**WORK TO BE COMPLETED:** Which lines in the records below contain the word "selon"? Collect each of those lines and copy it out.

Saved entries
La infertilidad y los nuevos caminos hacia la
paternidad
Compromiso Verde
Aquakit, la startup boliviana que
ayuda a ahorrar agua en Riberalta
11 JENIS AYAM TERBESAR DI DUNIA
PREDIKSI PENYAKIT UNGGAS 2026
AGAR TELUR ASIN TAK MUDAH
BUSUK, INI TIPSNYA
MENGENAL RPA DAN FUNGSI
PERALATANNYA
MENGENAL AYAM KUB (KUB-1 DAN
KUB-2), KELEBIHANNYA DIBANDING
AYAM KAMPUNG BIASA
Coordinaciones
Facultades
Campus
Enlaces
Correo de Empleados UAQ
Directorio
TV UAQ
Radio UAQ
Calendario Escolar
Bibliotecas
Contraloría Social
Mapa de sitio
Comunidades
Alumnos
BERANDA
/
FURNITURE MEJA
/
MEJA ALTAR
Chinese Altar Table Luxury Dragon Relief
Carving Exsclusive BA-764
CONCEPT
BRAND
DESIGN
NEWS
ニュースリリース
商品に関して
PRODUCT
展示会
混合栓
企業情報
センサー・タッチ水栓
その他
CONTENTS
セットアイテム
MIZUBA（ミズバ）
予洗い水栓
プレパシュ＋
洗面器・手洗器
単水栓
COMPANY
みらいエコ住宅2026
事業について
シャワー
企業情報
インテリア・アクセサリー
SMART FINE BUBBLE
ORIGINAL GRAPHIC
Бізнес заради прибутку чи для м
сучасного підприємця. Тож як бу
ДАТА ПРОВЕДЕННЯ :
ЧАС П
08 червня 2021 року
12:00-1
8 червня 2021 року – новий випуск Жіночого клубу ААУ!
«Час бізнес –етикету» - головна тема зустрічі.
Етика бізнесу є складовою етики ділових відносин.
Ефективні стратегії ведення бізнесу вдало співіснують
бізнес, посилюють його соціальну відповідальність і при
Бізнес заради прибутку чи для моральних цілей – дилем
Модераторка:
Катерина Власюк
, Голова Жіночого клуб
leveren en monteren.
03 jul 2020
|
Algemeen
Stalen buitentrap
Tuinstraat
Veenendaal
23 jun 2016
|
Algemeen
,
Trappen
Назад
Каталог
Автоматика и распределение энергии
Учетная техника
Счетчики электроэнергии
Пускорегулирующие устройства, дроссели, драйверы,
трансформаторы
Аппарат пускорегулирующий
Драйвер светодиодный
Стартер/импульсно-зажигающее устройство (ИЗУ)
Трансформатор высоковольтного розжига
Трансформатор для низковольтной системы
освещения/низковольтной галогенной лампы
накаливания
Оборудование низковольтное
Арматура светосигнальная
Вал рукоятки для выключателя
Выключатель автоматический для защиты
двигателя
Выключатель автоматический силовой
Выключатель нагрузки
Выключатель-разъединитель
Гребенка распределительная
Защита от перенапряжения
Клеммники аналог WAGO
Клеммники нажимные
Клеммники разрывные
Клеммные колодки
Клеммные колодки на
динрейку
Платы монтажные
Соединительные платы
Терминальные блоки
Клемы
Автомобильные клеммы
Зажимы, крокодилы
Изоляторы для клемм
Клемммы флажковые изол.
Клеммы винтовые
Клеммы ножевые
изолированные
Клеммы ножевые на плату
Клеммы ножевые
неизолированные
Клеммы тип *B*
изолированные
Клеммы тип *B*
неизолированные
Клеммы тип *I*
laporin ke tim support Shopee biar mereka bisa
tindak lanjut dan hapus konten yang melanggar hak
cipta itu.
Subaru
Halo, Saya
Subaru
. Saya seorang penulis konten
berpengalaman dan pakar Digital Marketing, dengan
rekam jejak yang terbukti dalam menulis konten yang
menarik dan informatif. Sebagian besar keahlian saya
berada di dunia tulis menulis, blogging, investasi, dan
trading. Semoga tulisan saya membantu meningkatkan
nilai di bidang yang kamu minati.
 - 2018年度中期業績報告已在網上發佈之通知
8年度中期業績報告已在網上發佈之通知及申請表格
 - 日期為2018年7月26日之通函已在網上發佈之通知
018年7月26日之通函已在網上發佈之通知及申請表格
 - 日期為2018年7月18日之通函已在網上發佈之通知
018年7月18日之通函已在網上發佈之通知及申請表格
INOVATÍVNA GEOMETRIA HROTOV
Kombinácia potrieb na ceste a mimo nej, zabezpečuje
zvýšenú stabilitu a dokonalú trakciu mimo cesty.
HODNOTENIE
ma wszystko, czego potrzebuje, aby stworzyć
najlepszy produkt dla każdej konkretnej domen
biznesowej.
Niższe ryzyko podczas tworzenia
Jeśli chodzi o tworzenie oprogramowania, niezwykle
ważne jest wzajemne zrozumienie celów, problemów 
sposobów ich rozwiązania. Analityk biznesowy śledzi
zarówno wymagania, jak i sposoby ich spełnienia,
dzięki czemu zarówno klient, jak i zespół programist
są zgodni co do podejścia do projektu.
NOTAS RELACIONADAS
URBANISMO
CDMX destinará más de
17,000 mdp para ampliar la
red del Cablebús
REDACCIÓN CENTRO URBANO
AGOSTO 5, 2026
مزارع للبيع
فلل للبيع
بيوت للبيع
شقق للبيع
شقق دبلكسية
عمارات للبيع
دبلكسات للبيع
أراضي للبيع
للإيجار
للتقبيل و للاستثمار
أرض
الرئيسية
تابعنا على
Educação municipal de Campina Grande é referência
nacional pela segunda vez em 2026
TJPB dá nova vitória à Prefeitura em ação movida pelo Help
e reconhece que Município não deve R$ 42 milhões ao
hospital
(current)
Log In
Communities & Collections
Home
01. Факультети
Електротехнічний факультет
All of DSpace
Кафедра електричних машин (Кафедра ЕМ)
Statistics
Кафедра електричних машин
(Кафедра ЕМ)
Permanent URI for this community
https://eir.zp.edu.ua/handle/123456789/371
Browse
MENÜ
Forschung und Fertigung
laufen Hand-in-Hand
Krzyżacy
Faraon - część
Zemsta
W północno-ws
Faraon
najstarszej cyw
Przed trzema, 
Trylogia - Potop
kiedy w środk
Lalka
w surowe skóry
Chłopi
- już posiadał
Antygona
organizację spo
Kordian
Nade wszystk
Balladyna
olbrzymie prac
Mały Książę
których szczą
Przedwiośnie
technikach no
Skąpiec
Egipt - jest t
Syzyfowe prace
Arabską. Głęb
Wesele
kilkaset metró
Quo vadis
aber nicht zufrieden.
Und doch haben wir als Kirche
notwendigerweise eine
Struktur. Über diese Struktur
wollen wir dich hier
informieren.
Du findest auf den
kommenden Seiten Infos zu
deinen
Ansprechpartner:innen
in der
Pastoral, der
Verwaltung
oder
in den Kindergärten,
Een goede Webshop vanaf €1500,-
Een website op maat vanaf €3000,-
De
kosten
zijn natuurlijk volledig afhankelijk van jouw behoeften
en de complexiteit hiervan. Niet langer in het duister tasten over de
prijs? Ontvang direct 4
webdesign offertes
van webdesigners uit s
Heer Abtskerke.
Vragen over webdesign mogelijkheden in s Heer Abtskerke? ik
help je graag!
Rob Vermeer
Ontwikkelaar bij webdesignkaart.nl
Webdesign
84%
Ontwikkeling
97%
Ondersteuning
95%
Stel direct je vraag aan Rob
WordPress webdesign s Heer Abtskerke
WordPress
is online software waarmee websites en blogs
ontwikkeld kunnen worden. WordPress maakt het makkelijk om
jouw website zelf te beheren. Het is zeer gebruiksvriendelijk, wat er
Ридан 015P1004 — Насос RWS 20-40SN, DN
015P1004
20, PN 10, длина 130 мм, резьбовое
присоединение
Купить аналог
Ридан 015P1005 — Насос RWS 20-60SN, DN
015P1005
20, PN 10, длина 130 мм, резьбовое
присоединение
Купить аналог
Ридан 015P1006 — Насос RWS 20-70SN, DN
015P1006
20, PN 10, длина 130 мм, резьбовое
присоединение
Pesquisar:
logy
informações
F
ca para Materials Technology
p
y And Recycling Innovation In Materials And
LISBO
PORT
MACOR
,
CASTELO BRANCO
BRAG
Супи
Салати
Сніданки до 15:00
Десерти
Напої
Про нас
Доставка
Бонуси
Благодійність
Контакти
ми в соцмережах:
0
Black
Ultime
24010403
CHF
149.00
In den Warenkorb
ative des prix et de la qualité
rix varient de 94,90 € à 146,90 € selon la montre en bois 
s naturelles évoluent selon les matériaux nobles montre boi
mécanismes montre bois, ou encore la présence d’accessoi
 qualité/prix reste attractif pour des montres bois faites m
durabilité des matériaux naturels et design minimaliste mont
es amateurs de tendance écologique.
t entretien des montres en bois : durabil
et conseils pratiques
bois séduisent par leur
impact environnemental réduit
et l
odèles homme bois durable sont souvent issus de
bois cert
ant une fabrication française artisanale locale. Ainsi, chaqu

**FINISHED TASK:**
rix varient de 94,90 € à 146,90 € selon la montre en bois 
s naturelles évoluent selon les matériaux nobles montre boi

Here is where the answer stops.